One big fear I had about moving forward, was that I would end up alone. And this is what is happening. I don’t relate to those I used to know, and the new successful (materially at least) people are not fitting in with me either with their idea of fun which involves eating and drinking a lot. Too hefty a price.
I have made friends with this to a large extent. When I go deeply into the present, a feeling of connection with everything appears, all boundaries disappear as if by magic, that doorway into a completely different way of perceiving opens up. It snaps shut again of course, if I am with people talking about normal things. And there is of course a place for that, and I love talking about normal things too. But my hobby right now is alchemy, and the transmuting of experience into sanity in the silence of the present.
Inside part of me resists this almost monastic existence I am having. Its so much more fun to have a pal to go to the park and enjoy the wonders of nature with for example.
This is a stage on the path (-less path!) where as I have mentioned that the temptation of a relationship can be strong. Something to fill the void, the silence, the infinity of the present moment. Its hard and swimmy to be in it all day every day. It can feel disorientating. How the heck am I running a sizeable business, I have no idea how in this weird state I am holding it all together, and doing actually very little each day, maybe a couple of hours work.
I took the step a couple of years ago to run the business without fear, and that is what I have done. I took a massive jump off the cliff and trusted that wings would appear. And they seem to have as it is working out. I can identify a fear from my ego that says I am kidding myself on, that I am deluded, that it will fail as I am neglecting my duties, not working hard enough.
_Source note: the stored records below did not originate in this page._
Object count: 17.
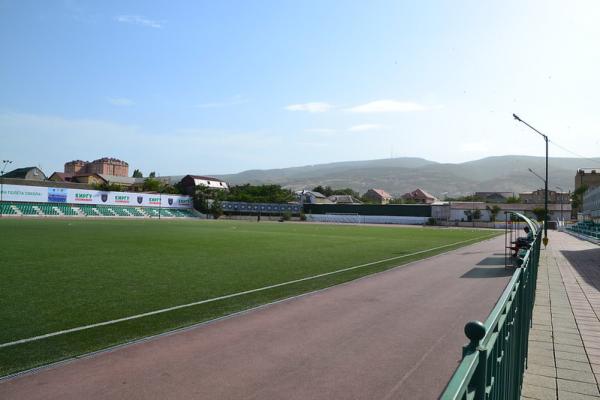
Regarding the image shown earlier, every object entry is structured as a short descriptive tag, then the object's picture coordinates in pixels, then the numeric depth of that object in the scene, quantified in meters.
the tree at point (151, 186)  111.81
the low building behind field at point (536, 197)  180.12
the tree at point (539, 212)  95.09
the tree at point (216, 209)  91.94
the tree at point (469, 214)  92.28
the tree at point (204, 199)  93.50
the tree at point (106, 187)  83.88
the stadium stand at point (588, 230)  35.46
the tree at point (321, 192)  198.48
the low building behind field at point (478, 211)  89.69
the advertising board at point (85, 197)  63.19
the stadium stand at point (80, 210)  62.00
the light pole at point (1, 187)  59.72
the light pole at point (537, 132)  24.59
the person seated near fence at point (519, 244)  18.88
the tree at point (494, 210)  94.55
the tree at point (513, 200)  156.93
I can’t obey those fears even if I wanted to now though, I am too far gone down the rabbit hole. A new daily rhythm has established of not being afraid, and just doing what I have to do in front of me. This is what being present means, letting go of everything other than what is happening right now. Dealing with things as they come up. Very little advance planning. And it seems to be working.
One last thing. On Saturday night before I went to the party next door, I knew without a shadow of a doubt that I didn’t really want to go. I knew where it would lead, over indulgence. I could have texted to say I wasn’t coming and nobody would have minded. It was clear to me as I got dressed, I felt uncomfortable about going. I wasn’t that interested, and I liked the idea of a quiet night in instead. Pondering that, how the desire for company overrode my sensible self.
So today its on with answering the gazillion emails stacking up in the inbox, and bringing self compassion in to heal this self judgement I have been allowing in.